* STORED DATA *

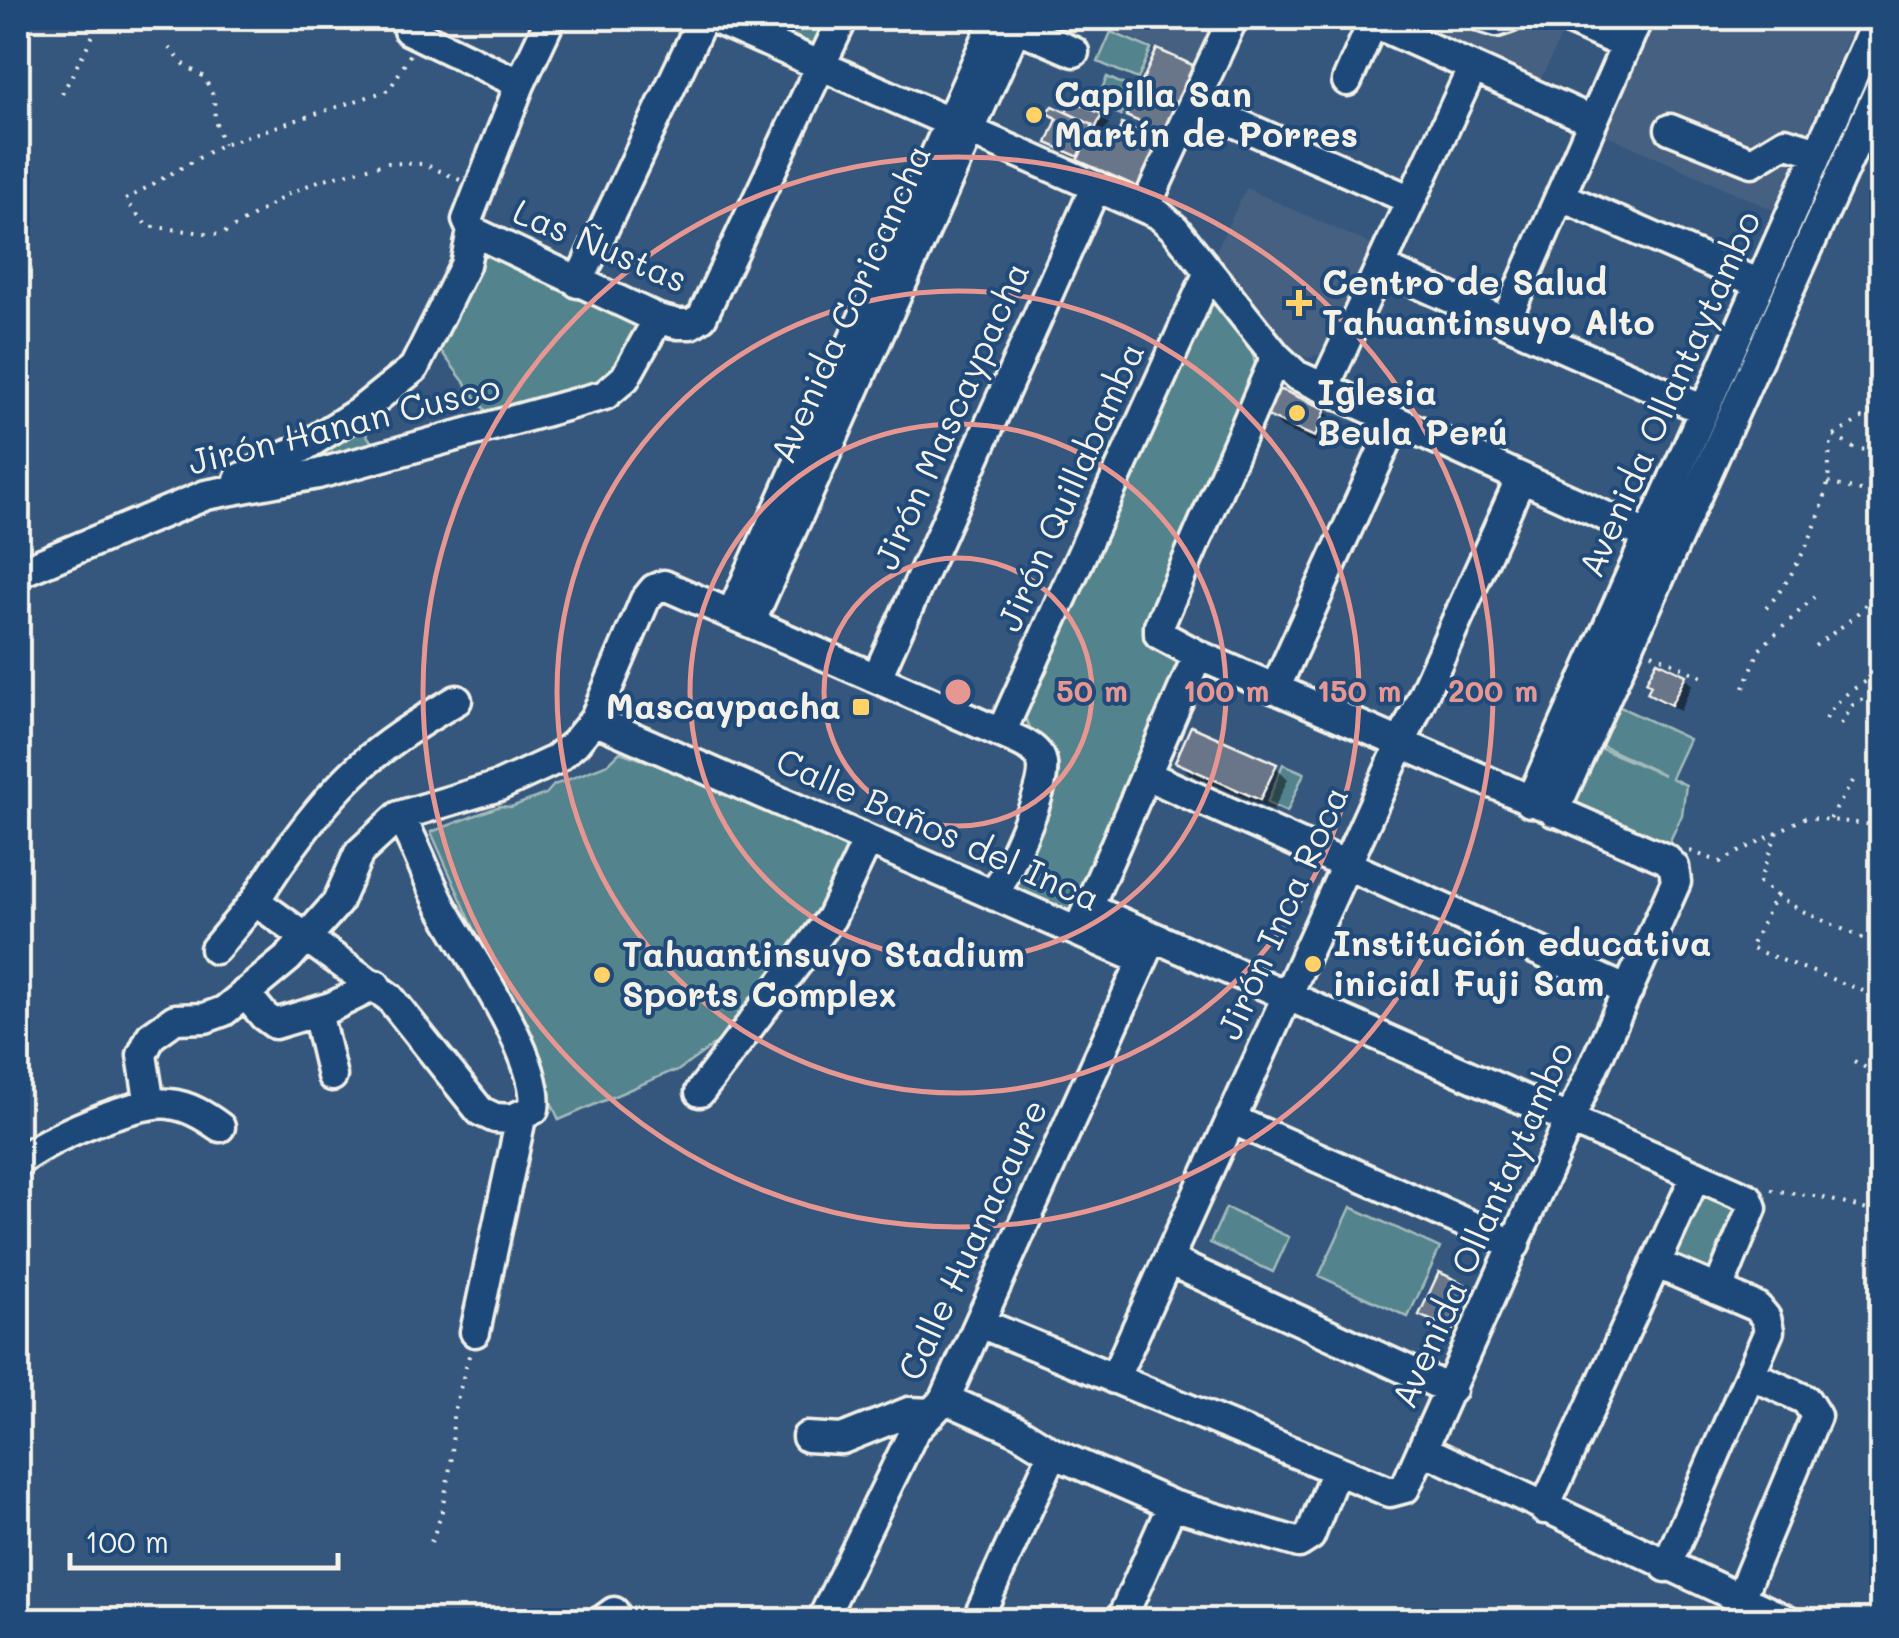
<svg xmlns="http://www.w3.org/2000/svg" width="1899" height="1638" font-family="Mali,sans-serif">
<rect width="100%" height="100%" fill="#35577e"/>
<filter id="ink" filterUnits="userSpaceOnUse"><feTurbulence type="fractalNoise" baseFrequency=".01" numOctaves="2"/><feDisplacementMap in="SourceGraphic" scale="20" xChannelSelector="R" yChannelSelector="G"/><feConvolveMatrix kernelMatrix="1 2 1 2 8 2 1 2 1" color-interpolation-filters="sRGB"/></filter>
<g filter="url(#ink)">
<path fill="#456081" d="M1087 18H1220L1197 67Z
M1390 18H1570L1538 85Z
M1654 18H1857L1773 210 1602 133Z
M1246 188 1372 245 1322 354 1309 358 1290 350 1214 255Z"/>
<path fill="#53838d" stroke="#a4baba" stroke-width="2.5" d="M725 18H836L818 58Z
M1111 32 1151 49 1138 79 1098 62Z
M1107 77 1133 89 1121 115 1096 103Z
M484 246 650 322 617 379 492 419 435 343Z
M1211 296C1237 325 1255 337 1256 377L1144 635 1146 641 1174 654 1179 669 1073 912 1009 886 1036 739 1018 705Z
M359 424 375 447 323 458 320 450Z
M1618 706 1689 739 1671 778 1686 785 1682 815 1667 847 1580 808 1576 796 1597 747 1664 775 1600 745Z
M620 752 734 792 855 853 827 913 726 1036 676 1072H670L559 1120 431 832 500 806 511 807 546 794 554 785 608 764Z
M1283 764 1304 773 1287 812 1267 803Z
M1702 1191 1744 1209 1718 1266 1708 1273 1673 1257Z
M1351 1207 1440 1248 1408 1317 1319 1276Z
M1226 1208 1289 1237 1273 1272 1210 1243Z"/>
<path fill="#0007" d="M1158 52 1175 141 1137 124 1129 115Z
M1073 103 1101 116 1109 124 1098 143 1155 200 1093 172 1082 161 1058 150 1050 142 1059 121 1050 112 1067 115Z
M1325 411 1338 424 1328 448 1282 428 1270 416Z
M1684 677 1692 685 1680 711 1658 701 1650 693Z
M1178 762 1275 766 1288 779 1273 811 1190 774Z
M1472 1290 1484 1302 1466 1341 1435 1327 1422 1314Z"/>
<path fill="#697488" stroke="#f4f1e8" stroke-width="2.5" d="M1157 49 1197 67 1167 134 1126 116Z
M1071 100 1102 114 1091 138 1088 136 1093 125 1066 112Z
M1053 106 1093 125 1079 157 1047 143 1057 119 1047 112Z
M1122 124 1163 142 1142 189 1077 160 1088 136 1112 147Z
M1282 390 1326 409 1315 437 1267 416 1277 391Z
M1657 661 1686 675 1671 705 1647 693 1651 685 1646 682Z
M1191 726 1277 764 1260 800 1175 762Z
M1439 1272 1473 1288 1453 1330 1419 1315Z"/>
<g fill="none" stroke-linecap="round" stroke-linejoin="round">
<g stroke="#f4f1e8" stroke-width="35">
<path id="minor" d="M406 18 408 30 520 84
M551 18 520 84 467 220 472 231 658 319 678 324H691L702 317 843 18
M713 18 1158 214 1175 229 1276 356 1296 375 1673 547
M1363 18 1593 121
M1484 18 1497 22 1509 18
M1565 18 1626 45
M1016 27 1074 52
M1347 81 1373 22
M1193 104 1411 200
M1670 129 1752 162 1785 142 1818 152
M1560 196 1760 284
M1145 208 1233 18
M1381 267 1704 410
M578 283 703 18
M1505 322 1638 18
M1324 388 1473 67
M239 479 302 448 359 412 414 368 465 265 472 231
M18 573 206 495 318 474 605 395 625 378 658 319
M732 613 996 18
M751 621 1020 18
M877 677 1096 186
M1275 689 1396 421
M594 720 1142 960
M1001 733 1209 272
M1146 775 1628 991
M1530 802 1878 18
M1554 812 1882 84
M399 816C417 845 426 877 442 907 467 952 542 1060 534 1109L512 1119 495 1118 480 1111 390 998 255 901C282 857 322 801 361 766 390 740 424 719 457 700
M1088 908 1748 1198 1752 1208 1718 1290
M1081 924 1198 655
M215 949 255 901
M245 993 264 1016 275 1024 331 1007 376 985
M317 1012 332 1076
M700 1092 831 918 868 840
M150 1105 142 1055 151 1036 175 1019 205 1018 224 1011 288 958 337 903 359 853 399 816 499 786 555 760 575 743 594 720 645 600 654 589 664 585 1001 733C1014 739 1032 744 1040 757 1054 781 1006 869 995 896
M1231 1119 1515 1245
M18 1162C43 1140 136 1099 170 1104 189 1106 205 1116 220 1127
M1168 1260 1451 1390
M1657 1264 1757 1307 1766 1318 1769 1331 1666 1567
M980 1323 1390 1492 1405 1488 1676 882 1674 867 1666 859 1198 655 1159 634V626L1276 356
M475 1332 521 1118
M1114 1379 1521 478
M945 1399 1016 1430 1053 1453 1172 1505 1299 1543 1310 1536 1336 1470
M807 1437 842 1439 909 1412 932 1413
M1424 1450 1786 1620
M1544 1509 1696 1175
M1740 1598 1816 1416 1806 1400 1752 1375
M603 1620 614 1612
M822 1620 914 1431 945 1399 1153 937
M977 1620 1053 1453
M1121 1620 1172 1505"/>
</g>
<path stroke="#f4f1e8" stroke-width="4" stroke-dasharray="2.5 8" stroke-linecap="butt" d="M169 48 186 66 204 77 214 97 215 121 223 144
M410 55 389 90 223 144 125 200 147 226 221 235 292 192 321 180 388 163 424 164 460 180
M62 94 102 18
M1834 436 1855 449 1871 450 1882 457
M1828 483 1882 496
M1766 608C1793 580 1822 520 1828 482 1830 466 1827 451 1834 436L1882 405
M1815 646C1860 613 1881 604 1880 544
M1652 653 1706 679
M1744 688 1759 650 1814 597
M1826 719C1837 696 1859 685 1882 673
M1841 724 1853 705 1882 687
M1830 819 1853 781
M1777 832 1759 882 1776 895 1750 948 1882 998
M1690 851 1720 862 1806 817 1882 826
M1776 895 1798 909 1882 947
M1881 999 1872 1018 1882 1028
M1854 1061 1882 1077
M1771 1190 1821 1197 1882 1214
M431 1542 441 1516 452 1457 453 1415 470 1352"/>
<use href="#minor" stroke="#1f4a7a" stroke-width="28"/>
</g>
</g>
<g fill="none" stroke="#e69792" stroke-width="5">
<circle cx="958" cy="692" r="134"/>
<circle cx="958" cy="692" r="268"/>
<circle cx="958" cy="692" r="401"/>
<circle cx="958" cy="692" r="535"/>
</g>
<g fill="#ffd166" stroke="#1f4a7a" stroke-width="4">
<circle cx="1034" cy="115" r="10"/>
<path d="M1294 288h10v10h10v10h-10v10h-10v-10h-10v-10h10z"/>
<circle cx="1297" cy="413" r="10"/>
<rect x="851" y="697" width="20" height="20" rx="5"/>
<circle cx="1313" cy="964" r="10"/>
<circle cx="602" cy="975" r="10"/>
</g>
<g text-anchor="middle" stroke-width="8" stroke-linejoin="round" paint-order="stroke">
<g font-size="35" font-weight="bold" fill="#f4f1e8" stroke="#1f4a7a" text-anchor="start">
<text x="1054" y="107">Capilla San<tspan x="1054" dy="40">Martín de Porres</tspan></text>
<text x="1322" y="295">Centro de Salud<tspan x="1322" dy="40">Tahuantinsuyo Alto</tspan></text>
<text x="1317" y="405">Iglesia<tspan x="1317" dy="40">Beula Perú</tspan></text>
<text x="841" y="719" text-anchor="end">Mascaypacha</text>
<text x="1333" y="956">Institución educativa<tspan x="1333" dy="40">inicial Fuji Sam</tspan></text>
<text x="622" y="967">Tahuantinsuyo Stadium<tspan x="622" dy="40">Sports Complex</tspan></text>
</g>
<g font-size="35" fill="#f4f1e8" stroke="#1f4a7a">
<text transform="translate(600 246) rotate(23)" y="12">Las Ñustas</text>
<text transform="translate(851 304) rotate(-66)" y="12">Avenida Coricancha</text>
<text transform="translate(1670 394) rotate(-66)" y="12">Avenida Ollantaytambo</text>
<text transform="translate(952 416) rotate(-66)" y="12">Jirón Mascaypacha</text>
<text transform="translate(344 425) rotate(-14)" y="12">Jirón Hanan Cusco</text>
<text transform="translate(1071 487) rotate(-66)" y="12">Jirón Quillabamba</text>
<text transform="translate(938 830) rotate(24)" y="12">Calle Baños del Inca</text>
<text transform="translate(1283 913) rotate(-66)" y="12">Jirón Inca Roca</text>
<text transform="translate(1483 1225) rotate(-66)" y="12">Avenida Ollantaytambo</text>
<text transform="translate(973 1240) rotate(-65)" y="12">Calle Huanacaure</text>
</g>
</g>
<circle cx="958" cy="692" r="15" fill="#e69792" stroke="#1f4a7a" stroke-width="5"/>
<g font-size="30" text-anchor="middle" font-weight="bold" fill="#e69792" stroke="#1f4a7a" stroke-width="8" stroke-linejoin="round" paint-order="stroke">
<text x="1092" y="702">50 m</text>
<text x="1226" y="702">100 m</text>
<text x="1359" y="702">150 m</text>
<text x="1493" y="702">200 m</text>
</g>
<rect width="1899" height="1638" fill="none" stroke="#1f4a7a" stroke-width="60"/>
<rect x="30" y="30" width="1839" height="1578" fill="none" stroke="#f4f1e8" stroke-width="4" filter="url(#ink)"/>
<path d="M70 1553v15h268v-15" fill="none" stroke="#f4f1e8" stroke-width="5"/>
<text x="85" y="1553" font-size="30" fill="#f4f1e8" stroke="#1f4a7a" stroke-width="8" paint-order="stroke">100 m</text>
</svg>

* TASK REQUIREMENTS *
Where the data above reaches the line holding "M1016 27 1074 52", begin printing, and stop after the line holding "M1744 688 1759 650 1814 597". Each line must be reproduced exactly, with nothing else added.

* ANSWER FOR THE TASK *
M1016 27 1074 52
M1347 81 1373 22
M1193 104 1411 200
M1670 129 1752 162 1785 142 1818 152
M1560 196 1760 284
M1145 208 1233 18
M1381 267 1704 410
M578 283 703 18
M1505 322 1638 18
M1324 388 1473 67
M239 479 302 448 359 412 414 368 465 265 472 231
M18 573 206 495 318 474 605 395 625 378 658 319
M732 613 996 18
M751 621 1020 18
M877 677 1096 186
M1275 689 1396 421
M594 720 1142 960
M1001 733 1209 272
M1146 775 1628 991
M1530 802 1878 18
M1554 812 1882 84
M399 816C417 845 426 877 442 907 467 952 542 1060 534 1109L512 1119 495 1118 480 1111 390 998 255 901C282 857 322 801 361 766 390 740 424 719 457 700
M1088 908 1748 1198 1752 1208 1718 1290
M1081 924 1198 655
M215 949 255 901
M245 993 264 1016 275 1024 331 1007 376 985
M317 1012 332 1076
M700 1092 831 918 868 840
M150 1105 142 1055 151 1036 175 1019 205 1018 224 1011 288 958 337 903 359 853 399 816 499 786 555 760 575 743 594 720 645 600 654 589 664 585 1001 733C1014 739 1032 744 1040 757 1054 781 1006 869 995 896
M1231 1119 1515 1245
M18 1162C43 1140 136 1099 170 1104 189 1106 205 1116 220 1127
M1168 1260 1451 1390
M1657 1264 1757 1307 1766 1318 1769 1331 1666 1567
M980 1323 1390 1492 1405 1488 1676 882 1674 867 1666 859 1198 655 1159 634V626L1276 356
M475 1332 521 1118
M1114 1379 1521 478
M945 1399 1016 1430 1053 1453 1172 1505 1299 1543 1310 1536 1336 1470
M807 1437 842 1439 909 1412 932 1413
M1424 1450 1786 1620
M1544 1509 1696 1175
M1740 1598 1816 1416 1806 1400 1752 1375
M603 1620 614 1612
M822 1620 914 1431 945 1399 1153 937
M977 1620 1053 1453
M1121 1620 1172 1505"/>
</g>
<path stroke="#f4f1e8" stroke-width="4" stroke-dasharray="2.5 8" stroke-linecap="butt" d="M169 48 186 66 204 77 214 97 215 121 223 144
M410 55 389 90 223 144 125 200 147 226 221 235 292 192 321 180 388 163 424 164 460 180
M62 94 102 18
M1834 436 1855 449 1871 450 1882 457
M1828 483 1882 496
M1766 608C1793 580 1822 520 1828 482 1830 466 1827 451 1834 436L1882 405
M1815 646C1860 613 1881 604 1880 544
M1652 653 1706 679
M1744 688 1759 650 1814 597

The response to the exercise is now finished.